§ Set of tasks:
A. Using the Tribune Media Form 8-K, decide whether each statement agrees with it, answering yes or no and quoting the words that settle it: (i) Peter Liguori notified the company of his decision to resign on January 24, 2017; (ii) his Employment Agreement is dated January 1, 2017; (iii) the company's principal executive offices are in New York.
B. Copy out part of the Tribune Media Form 8-K, swapping "non-compete" for "non-competition covenant". Begin at the words "Pursuant to a" and stop after "Chief Executive Officer.".
C. Write the next part of the Tribune Media Form 8-K, picking up after its last sentence.

§ Document text:
--- START ---

SECURITIES AND EXCHANGE COMMISSION

Washington, D.C. 20549

 

 

FORM 8-K

 

 

CURRENT REPORT

PURSUANT TO SECTION 13 OR 15(d)

OF THE SECURITIES EXCHANGE ACT OF 1934

Date of Report (Date of earliest event reported): January 25, 2017 (January 24, 2017)

 

 

TRIBUNE MEDIA COMPANY

(Exact name of registrant as specified in its charter)

 

 

 

Delaware   001-08572   36-1880355
(State or other Jurisdiction   (Commission   (I.R.S. Employer
of Incorporation)   File Number)   Identification Number)
435 North Michigan Avenue, Chicago, Illinois   60611
(Address of principal executive offices)   (Zip Code)

Registrant’s telephone number, including area code: (212) 210-2786

Not Applicable

(Former name or former address, if changed since last report.)

 

 

Check the appropriate box below if the Form 8-K filing is intended to simultaneously satisfy the filing obligation of the registrant under any of the following provisions (see General Instruction A.2. below):

 

Written communications pursuant to Rule 425 under the Securities Act (17 CFR 230.425)

 

Soliciting material pursuant to Rule 14a-12 under the Exchange Act (17 CFR 240.14a-12)

 

Pre-commencement communications pursuant to Rule 14d-2(b) under the Exchange Act (17 CFR 240.14d-2(b))

 

Pre-commencement communications pursuant to Rule 13e-4(c) under the Exchange Act (17 CFR 240.13e-4(c))

 

 

 


Item 5.02 Departure of Directors or Certain Officers; Election of Directors; Appointment of Certain Officers; Compensatory Arrangements of Certain Officers

On January 24, 2017, Peter Liguori, President, Chief Executive Officer and Director of Tribune Media Company (the “Company”), notified the Company of his decision to resign from his positions as President and Chief Executive Officer and member of the Board of Directors (the “Board”) of the Company, effective immediately following the Company’s earnings release and investor call in connection with its release of results for the fourth quarter and fiscal year ended December 31, 2016, which is expected to occur on or shortly after February 28, 2017.

Pursuant to a Separation Agreement, dated January 24, 2017, between the Company and Mr. Liguori, Mr. Liguori will receive the compensation and benefits payable under his Employment Agreement, dated January 1, 2016 (the “Employment Agreement”), for a termination of employment for Good Reason (as such term is defined in the Employment Agreement). Additionally, the parties agreed to limit the scope of Mr. Liguori’s non-compete to reflect changes in the Company’s business since January 1, 2016. The Company has commenced a search for a successor to Mr. Liguori as Chief Executive Officer.

--- END ---

§ Material supplied:
--- START ---

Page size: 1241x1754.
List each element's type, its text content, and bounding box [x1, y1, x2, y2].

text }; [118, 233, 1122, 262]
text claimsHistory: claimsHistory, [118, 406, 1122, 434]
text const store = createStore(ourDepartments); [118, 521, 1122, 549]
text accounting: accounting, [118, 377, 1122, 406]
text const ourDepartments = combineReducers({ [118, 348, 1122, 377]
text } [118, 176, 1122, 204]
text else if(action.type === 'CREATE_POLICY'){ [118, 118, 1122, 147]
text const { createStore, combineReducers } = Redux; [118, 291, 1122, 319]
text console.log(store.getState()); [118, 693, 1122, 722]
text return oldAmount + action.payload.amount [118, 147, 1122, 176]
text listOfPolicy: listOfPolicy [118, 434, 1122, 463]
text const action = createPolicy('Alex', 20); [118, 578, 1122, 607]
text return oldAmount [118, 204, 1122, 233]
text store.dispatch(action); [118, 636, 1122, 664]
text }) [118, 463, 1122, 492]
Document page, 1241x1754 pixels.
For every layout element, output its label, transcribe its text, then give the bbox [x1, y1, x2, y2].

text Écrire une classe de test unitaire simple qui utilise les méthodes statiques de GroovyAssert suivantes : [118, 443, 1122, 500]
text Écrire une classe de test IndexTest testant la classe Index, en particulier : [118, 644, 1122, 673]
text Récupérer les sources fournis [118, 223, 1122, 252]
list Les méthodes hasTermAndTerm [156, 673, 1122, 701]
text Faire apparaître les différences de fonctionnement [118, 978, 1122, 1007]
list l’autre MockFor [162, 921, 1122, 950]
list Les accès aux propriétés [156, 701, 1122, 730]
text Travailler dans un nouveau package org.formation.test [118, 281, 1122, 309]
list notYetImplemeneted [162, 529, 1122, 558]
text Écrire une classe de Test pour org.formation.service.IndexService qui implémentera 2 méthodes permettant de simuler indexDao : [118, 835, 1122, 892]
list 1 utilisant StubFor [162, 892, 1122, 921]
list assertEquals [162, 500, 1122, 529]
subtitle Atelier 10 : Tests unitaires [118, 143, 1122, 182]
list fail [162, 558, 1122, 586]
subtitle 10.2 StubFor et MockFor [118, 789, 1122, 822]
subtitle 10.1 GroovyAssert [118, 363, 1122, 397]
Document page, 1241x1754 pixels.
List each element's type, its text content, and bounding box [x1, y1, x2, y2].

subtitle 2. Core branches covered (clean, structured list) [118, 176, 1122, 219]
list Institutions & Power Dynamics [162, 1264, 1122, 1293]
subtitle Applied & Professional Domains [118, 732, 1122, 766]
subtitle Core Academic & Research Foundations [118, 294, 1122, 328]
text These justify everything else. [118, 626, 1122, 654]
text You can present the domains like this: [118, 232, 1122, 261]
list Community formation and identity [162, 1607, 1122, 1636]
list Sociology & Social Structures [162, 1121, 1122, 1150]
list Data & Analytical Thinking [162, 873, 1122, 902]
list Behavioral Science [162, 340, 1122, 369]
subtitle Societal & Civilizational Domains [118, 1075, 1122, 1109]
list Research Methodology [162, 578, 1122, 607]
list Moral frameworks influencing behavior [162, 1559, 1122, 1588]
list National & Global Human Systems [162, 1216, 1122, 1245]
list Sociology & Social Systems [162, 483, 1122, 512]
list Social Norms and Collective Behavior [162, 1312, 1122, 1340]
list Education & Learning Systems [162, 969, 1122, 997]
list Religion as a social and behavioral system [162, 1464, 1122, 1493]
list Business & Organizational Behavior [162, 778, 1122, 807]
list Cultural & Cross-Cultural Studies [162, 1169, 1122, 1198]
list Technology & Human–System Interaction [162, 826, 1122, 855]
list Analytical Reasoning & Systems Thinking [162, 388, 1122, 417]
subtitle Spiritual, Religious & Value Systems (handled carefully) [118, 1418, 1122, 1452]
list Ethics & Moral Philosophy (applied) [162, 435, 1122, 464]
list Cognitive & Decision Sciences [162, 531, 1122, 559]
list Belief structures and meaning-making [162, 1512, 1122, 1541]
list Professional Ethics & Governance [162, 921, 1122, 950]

--- END ---

§ Numbered answers:
A.
(i) Yes: "On January 24, 2017, Peter Liguori, President, Chief Executive Officer and Director of Tribune Media Company (the “Company”), notified the Company of his decision to resign"
(ii) No: "his Employment Agreement, dated January 1, 2016"
(iii) No: "435 North Michigan Avenue, Chicago, Illinois"

B.
Pursuant to a Separation Agreement, dated January 24, 2017, between the Company and Mr. Liguori, Mr. Liguori will receive the compensation and benefits payable under his Employment Agreement, dated January 1, 2016 (the “Employment Agreement”), for a termination of employment for Good Reason (as such term is defined in the Employment Agreement). Additionally, the parties agreed to limit the scope of Mr. Liguori’s non-competition covenant to reflect changes in the Company’s business since January 1, 2016. The Company has commenced a search for a successor to Mr. Liguori as Chief Executive Officer.

C.
Effective the date of Mr. Liguori’s resignation, Peter M. Kern, age 49, a current member of the Board, will commence serving as the Interim Chief Executive Officer of the Company and is expected to serve in such capacity until a successor for Mr. Liguori is appointed. Mr. Kern is a Managing Partner of InterMedia Partners VII, LP, a private equity firm. Prior to joining InterMedia, Mr. Kern was Senior Managing Director and Principal of Alpine Capital LLC. Prior to Alpine Capital, Mr. Kern founded Gemini Associates in 1996 and served as President from its inception through its merger with Alpine Capital in 2001. Prior to founding Gemini Associates, Mr. Kern was at the Home Shopping Network and Whittle Communications. Since April 2013, Mr. Kern has served as chairman of the board of directors of Hemisphere Media Group, Inc., a publicly-traded Spanish-language media company. Mr. Kern also serves on the boards of Expedia, Inc., Trivago N.V. and a number of private companies.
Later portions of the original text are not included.